→ PASSAGE
Congestive Heart Failure: A Functional Medicine Approach

[Oversight regarding root causes] leaves aging individuals exposed to the ravages of unchecked heart attack risk factors such as excess homocysteine, insufficient vitamin D, and hormone imbalance & deficiency. This deadly oversight is a fundamental reason cardiovascular disease continues to plague so many Americans (Faloon 2009).1

In contrast to the relatively unimpressive conventional treatment options for heart failure patients, a major breakthrough in heart failure research came in 2013 with the presentation of early results of the Q-SYMBIO coenzyme Q10 (CoQ10) trial. This groundbreaking ten-year study provides strong support for a recommendation made by Life Extension many years prior in the context of heart failure. This exciting trial showed that CoQ10 supplementation significantly improves survival even for patients with severe Class III or IV heart failure while dramatically reducing incidence of hospitalization. Specifically, heart failure patients who took 100 mg of CoQ10 three times daily were significantly less likely to have a major cardiovascular event and significantly less likely to die from any cause during the study period compared to control subjects (Mortensen 2013).

→ CHECK YOUR UNDERSTANDING
[A] Please condense the paragraph of the heart failure passage that begins "In contrast to the relatively unimpressive," keeping its main facts.
[B] Carry the heart failure passage forward from its final sentence.
The rows that follow are not needed for this work.

→ RECORDS SUPPLIED
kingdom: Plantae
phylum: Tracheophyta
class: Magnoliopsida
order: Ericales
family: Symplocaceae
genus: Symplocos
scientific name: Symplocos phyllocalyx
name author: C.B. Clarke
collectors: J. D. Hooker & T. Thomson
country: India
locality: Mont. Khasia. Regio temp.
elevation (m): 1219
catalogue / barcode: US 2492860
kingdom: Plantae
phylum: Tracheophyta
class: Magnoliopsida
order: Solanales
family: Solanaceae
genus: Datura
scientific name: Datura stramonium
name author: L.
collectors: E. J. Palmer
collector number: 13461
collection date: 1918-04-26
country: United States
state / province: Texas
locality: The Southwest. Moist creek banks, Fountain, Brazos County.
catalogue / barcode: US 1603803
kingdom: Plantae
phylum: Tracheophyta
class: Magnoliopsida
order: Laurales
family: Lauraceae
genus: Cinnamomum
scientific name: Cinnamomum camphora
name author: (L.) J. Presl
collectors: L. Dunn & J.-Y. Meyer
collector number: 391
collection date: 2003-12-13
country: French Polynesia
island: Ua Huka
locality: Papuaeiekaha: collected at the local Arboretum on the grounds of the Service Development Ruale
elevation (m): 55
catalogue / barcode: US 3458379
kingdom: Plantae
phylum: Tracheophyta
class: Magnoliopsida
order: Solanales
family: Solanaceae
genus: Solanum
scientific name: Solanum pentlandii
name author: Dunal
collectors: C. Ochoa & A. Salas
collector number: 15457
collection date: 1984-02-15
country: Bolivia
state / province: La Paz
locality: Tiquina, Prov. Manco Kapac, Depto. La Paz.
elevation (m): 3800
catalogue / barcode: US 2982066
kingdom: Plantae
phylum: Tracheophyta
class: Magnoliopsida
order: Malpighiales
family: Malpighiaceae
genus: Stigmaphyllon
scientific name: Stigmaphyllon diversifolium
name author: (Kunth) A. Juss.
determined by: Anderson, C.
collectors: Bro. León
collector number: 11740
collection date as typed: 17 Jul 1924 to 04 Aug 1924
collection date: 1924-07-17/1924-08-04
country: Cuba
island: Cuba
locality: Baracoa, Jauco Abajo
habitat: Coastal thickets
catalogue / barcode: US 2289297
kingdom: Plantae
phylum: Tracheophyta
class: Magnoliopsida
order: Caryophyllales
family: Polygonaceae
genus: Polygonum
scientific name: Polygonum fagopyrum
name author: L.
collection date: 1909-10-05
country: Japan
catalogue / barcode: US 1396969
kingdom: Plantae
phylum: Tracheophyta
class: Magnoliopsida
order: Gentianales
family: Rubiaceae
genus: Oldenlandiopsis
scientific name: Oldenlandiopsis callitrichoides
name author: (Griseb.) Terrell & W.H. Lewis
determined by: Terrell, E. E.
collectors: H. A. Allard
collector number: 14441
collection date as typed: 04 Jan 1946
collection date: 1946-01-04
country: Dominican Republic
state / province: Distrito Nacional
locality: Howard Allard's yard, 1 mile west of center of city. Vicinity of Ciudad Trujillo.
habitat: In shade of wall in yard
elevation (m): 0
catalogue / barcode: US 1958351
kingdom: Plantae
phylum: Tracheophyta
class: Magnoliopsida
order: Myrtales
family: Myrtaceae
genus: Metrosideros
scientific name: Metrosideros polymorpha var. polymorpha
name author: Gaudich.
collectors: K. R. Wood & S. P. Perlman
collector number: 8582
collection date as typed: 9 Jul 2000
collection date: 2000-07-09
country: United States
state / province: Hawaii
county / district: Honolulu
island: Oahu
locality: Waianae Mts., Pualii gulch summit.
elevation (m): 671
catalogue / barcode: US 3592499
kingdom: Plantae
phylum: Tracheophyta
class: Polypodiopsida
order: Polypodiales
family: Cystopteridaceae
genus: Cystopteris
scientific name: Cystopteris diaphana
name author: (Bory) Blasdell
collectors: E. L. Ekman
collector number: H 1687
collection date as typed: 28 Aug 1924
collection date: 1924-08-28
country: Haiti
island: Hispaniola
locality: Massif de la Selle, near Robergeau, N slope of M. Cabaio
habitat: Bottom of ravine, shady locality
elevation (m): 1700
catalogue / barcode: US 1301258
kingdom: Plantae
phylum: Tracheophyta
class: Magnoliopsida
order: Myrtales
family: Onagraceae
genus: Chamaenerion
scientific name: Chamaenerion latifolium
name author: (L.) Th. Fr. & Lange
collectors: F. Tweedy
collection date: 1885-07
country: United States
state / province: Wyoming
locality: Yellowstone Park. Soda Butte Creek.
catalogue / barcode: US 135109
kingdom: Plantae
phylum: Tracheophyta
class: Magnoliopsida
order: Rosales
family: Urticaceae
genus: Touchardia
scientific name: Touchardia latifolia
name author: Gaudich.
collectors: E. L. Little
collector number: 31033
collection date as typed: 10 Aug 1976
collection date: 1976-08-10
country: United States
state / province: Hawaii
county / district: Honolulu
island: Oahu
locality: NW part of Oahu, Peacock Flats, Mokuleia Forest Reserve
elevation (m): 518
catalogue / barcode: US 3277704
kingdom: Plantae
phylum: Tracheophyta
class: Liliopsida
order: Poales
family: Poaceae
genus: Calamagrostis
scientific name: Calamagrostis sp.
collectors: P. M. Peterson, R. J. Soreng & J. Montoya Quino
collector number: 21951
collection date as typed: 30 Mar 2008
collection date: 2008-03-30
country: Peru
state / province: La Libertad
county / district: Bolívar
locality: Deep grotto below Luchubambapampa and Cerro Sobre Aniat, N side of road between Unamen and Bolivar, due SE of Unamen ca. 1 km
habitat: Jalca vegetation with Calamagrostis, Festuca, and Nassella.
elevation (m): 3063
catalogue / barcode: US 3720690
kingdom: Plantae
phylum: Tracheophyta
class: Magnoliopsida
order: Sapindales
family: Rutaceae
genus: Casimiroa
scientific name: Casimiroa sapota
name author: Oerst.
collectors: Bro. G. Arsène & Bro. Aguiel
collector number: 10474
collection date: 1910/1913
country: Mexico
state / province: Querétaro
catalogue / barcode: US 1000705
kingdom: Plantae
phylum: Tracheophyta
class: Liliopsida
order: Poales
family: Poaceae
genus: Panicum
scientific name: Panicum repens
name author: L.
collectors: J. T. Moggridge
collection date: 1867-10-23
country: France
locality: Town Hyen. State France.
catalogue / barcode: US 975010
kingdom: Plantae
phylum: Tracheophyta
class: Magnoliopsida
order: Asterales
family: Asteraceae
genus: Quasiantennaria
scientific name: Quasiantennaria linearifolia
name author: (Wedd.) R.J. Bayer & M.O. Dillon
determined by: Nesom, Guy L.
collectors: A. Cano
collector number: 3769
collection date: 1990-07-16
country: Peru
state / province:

→ YOUR RESPONSES
[A] Early results of the ten-year Q-SYMBIO coenzyme Q10 (CoQ10) trial, presented in 2013, marked a major breakthrough in heart failure research and supported a long-standing Life Extension recommendation. Heart failure patients, including those with severe Class III or IV disease, who took 100 mg of CoQ10 three times daily were significantly less likely than control subjects to have a major cardiovascular event or to die from any cause, and had far fewer hospitalizations (Mortensen 2013).

[B]
Dietary and nutritional interventions have been valuable. “Vitamin B4 is water soluble and is needed in order for the organs and the body to function properly. Vitamin B4 should be included in a healthy daily diet by eating the types of foods that contain this complex vitamin. Bananas, oranges and apples contain vitamin B4, and so do vegetables with green leaves, such as spinach and mustard greens. Herbs that contain vitamin B4 include cloves, hawthorn, jojoba, sage, yucca, ginger and golden seal.”

Clearly, although ‘healing’ is the common goal, western (conventional) and functional (integrative) medicine have two separate approaches.  Conventional addresses symptoms as they present, using pharmaceuticals; functional addresses systems as root causes, and leans towards lifestyle, rather than medications as a first line of treatment.   According to functional medicine, “[m]ost pharmaceutical drugs work by blocking, poisoning, or inhibiting the body’s biochemical pathways.   As an alternative, functional medicine employees the use of nutrients that support the body’s biochemistry to help boost deficiencies that are the cause of the medical condition.  Rather than fighting the symptoms, functional medicine focuses on attacking the cause.”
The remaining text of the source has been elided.